I now know that this acceptance was essential to my mental/emotional and spiritual recovery. When others ask, "Don't you wish you had gotten into the research sooner?", I can sincerely say, "No, I needed the time to be healthier and ready for the next step."
In September of 2010 I got the opportunity to be a subject in the CN-NINM program and found my life suddenly and dramatically changed again. The gains I have made in this program seem nothing short of miraculous. Although the researchers insist they have a solid basis in science, not miracles, I have to consider that the God-given minds that figured out this science are miraculous in their own right.
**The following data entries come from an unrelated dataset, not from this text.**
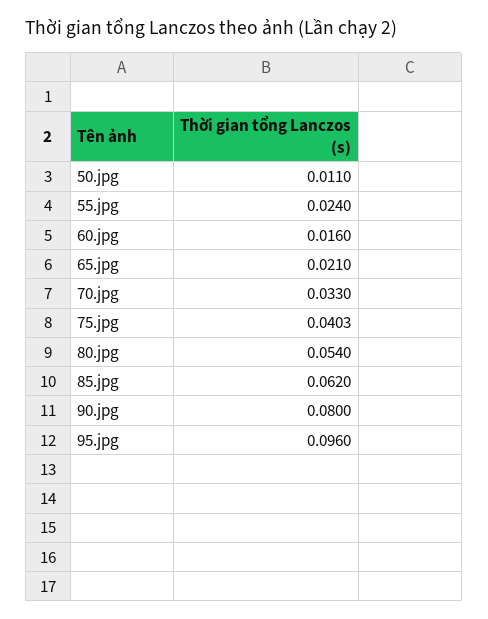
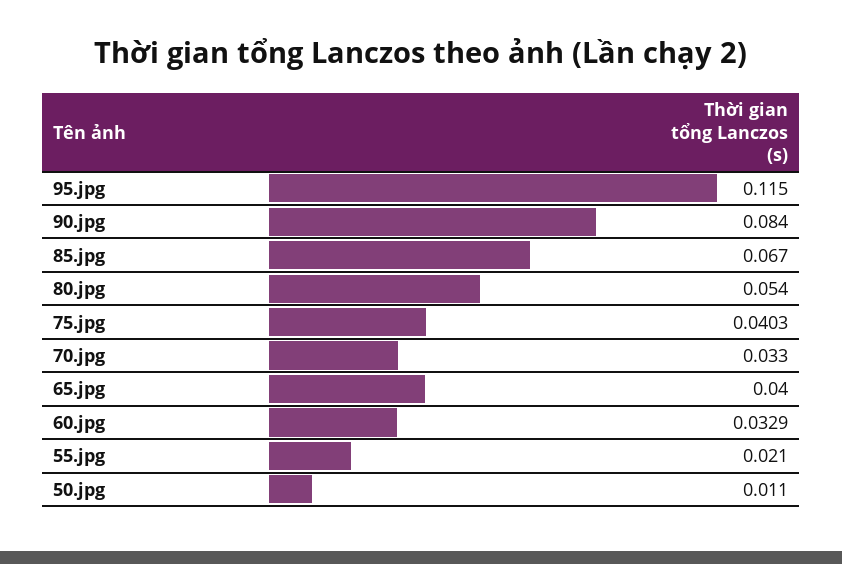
  {
    "50.jpg": 0.011,
-   "55.jpg": 0.024,
+   "55.jpg": 0.021,
-   "60.jpg": 0.016,
+   "60.jpg": 0.0329,
-   "65.jpg": 0.021,
+   "65.jpg": 0.04,
    "70.jpg": 0.033,
    "75.jpg": 0.0403,
    "80.jpg": 0.054,
-   "85.jpg": 0.062,
+   "85.jpg": 0.067,
-   "90.jpg": 0.08,
+   "90.jpg": 0.084,
-   "95.jpg": 0.096
+   "95.jpg": 0.115
  }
Jeri’s first visit to the Wisconsin Project lab. Photo courtesy Montel Network
By sending electrical stimuli through the cranial nerves in my tongue, a research device tells my brain stem that balance, vision, etc. are working properly. This allows the brain stem to "reset," that is, to communicate more appropriately with the rest of the brain, forming new neuropathways by continued retraining and practice.
Even after a setback caused by an auto accident last December, I am now at a pre-TBI level of functioning physically, and very close cognitively. I have another year in the research and can then anticipate that the new neuropathway development will be permanent, allowing me to return to whatever work I choose to pursue. I am already back to running, biking, water-skiing, and most recently, driving. I am able to attend church, concerts, movies, do my own grocery shopping, and the list goes on and on!
The researchers have also done trials with Multiple Sclerosis, Parkinson's, and stroke patients. They are having great success in these areas also. They anticipate working with even more disorders that occur when disconnections happen in the brain due to various processes and diseases. With further study and funding, the potential exists to dramatically improve the lives of many people.
To view a short, inspiring video about The Wisconsin Project (including before and after clips of Jeri) visit the website of former talk show host, Montel Williams, who is enrolled in the MS study. To learn more about CN-NINM, visit the research lab’s website. See photos of Jeri's recovery below.
Jeri Lake and her family attend First Mennonite Church of Champaign-Urbana (Illinois).
After six years of no balance or strength, Jeri was back on a slalom water ski this summer.
Jeri, on her road bike, finishing the last day of the Habitat 500 in July 2011. She writes, “I had participated in a 500-mile bike ride fund raiser for Habitat for Humanity for several years before the accident. This year I got to return to help with support for the ride. I actually was able to ride sixty miles on the last day with my cycling friends!”
Jeri with her granddaughter. Jeri, at the end of the first week in the research, September, 2010: “I had told the researchers that what I really wanted was to be able to play with my granddaughter and catch her up and spin her around. We left Madison and headed straight to Goshen to show our kids what had happened to me. I got out of the car two blocks from my daughter's home, ran right down the middle of Eighth Street into the cheering crowd of my children. I picked the baby up and spun her around. Unfortunately it scared her to death! Since I was so different than the grandma she was used to, she didn't know me. We got reacquainted soon and are now loving all the fun things we can do together.”